Krantz and Robyn Celcia finally bought the club when it was up for sale in 2003, and both of them traded their hectic, busy lives in New York for a slower, more relaxed pace of life out West.
Krantz says they never intended to change Pappy & Harriet’s but only wanted to focus on bringing in great, live music.
“Pappy & Harriet’s has always stayed true to its roots,” Krantz says. “Present-day consumers enjoy taking a break from their fast-paced, plugged-in everyday lives.”
Although Pappy & Harriet’s is a small, seemingly “run down,” local barbecue spot, it has also hosted significant artistis like Paul McCartney, Robert Plant, Arctic Monkeys, Vampire Weekend and Leon Russel.
The assortment of knick-knacks sitting on shelves, the brick columns in the middle of the room and the frames of all the people who have played on its stage give Pappy & Harriet’s a hometown, laid-back feel — something one might not experience in a bustling city like Los Angeles.
Steven John Taylor, lead singer of Steven John Taylor and the Free Reign, has performed at Pappy & Harriet’s five times and says he likes how you could not find a place like this in Los Angeles.
“This is a really nice destination where you can get out of the city. It’s a good vibe, an appreciative audience,” Taylor says. “It feels different than LA, which is pretty jaded. It’s like an audience there wants you to do something crazy to entertain them. I’m just trying to play heartfelt music.”
Pappy & Harriet’s has become a legendary spot for music fans of any genre and was declared one of the Top-Ten Hidden Gems in the Country by Billboard Magazine in 2012.
Despite its blooming renown in the music world, Joshua Tree and Pioneertown locals still consider Pappy & Harriet’s their go-to spot in town.

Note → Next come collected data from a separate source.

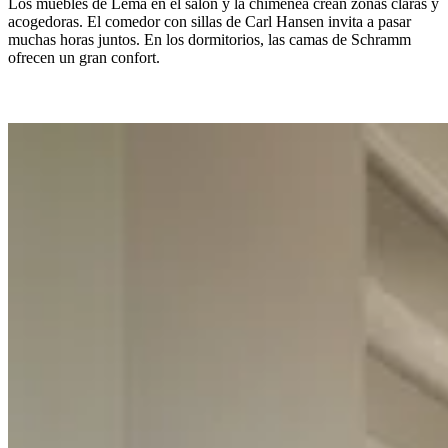
Los muebles de Lema en el salón y la chimenea crean zonas claras y
acogedoras. El comedor con sillas de Carl Hansen invita a pasar
muchas horas juntos. En los dormitorios, las camas de Schramm
ofrecen un gran confort.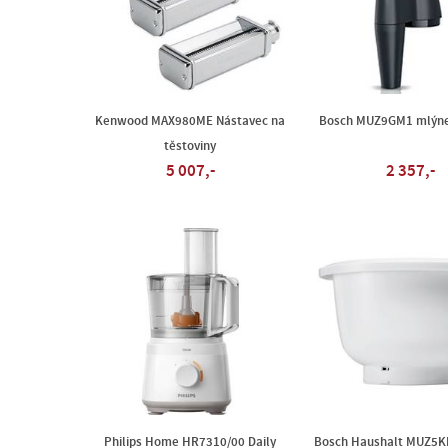
Kenwood MAX980ME Nástavec na
Bosch MUZ9GM1 mlýnek
těstoviny
5 007,-
2 357,-
Philips Home HR7310/00 Daily
Bosch Haushalt MUZ5K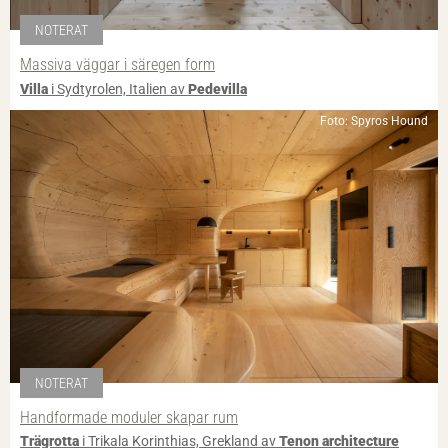
NOTERAT
Massiva väggar i säregen form
Villa
i Sydtyrolen, Italien av
Pedevilla
Foto: Spyros Hound
NOTERAT
Handformade moduler skapar rum
Trägrotta
i Trikala Korinthias, Grekland av
Tenon architecture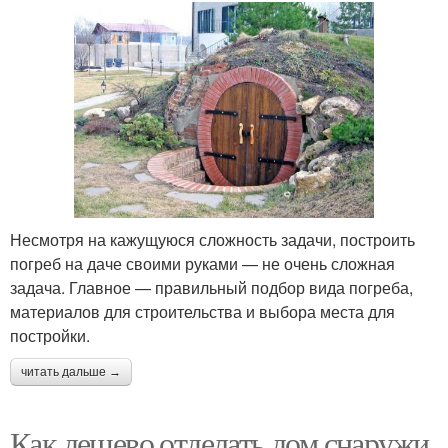
Несмотря на кажущуюся сложность задачи, построить
погреб на даче своими руками — не очень сложная
задача. Главное — правильный подбор вида погреба,
материалов для строительства и выбора места для
постройки.
читать дальше →
Как дешево отделать дом снаружи.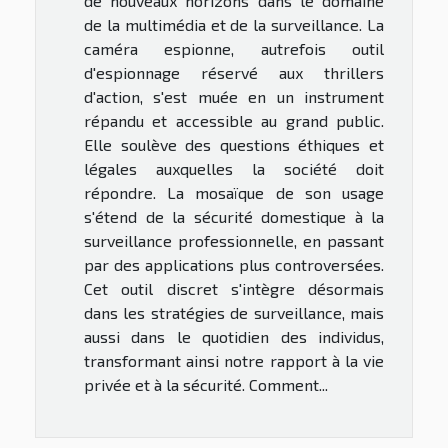
de nouveaux horizons dans le domaine
de la multimédia et de la surveillance. La
caméra espionne, autrefois outil
d'espionnage réservé aux thrillers
d'action, s'est muée en un instrument
répandu et accessible au grand public.
Elle soulève des questions éthiques et
légales auxquelles la société doit
répondre. La mosaïque de son usage
s'étend de la sécurité domestique à la
surveillance professionnelle, en passant
par des applications plus controversées.
Cet outil discret s'intègre désormais
dans les stratégies de surveillance, mais
aussi dans le quotidien des individus,
transformant ainsi notre rapport à la vie
privée et à la sécurité. Comment...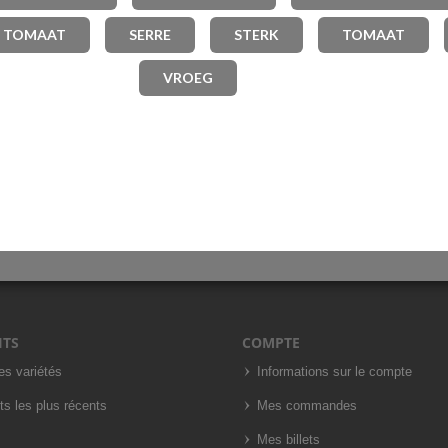
 TOMAAT
SERRE
STERK
TOMAAT
VROEG
ITS
COMPTE
es variétés
Informations sur le compte
ts les plus récents
Mes commandes
Mes billets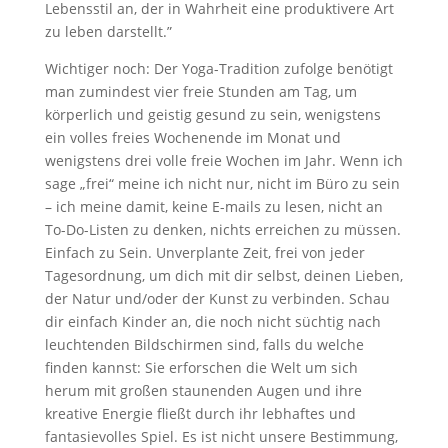
Lebensstil an, der in Wahrheit eine produktivere Art
zu leben darstellt.”
Wichtiger noch: Der Yoga-Tradition zufolge benötigt
man zumindest vier freie Stunden am Tag, um
körperlich und geistig gesund zu sein, wenigstens
ein volles freies Wochenende im Monat und
wenigstens drei volle freie Wochen im Jahr. Wenn ich
sage „frei“ meine ich nicht nur, nicht im Büro zu sein
– ich meine damit, keine E-mails zu lesen, nicht an
To-Do-Listen zu denken, nichts erreichen zu müssen.
Einfach zu Sein. Unverplante Zeit, frei von jeder
Tagesordnung, um dich mit dir selbst, deinen Lieben,
der Natur und/oder der Kunst zu verbinden. Schau
dir einfach Kinder an, die noch nicht süchtig nach
leuchtenden Bildschirmen sind, falls du welche
finden kannst: Sie erforschen die Welt um sich
herum mit großen staunenden Augen und ihre
kreative Energie fließt durch ihr lebhaftes und
fantasievolles Spiel. Es ist nicht unsere Bestimmung,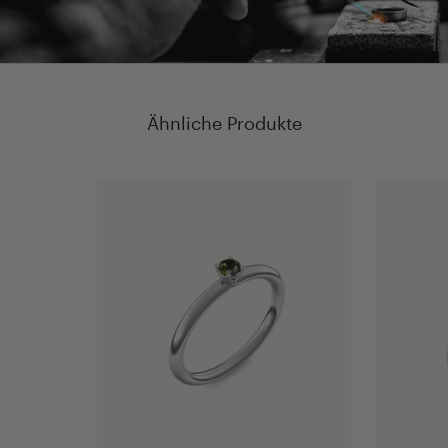
Ähnliche Produkte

Matt Adams, Joshua Tree resident, says he frequents the restaurant at least a few times a month, if not more often, and still sees many members of the local community there.
“It’s a real special place. It’s definitely the hub of the high desert,” Adams says. “It’s a great place for bands to play. There’s definitely a lot of people from out of town who come here nowadays but it’s still a local spot.”
Although the venue has hosted notable artists, Pappy & Harriet’s has refused to conform to popular trends or expectations, but rather stays completely true to its history of genuine live music and authentic barbecue.
“It’s a different world here. It’s got a roadhouse, honky-tonk feel. It has a lore and an energy. They’ve created that culture here,” Taylor says. “I feel like I can come here and give up my best music and do things as soulfully as possible and people will be more receptive. Other places, people might not pay attention no matter how good you’re playing.”
With no smoke machines, bright, flashing lights or booming sound systems, Pappy & Harriet’s chooses to focus on the music and the people there to enjoy it.
Abby Cathcart, senior early childhood studies major at California Baptist University, visited Pappy & Harriet’s to see City & Colour and says she was mesmerized by its simple aesthetic and the atmosphere it created.
“The venue has a magical feel, especially when it got dark because you could see the vast amount of stars while listening to live music,” Cathcart says. “It’s something special to have the opportunity to be at the exact same place where a part of music history occurred. Concerts are special to begin with, but putting the beauty of nature along with it is something unforgettable. Pappy & Harriet’s creates that unforgettable experience for you.”
Pappy & Harriet’s continues to host artists Wednesday through Sunday, some concerts requiring tickets, some for free. If one is looking for an escape from the populous, crowded city, head out to simple Pioneertown, order some barbecue and embrace the slow, magical atmosphere at Pappy & Harriet’s.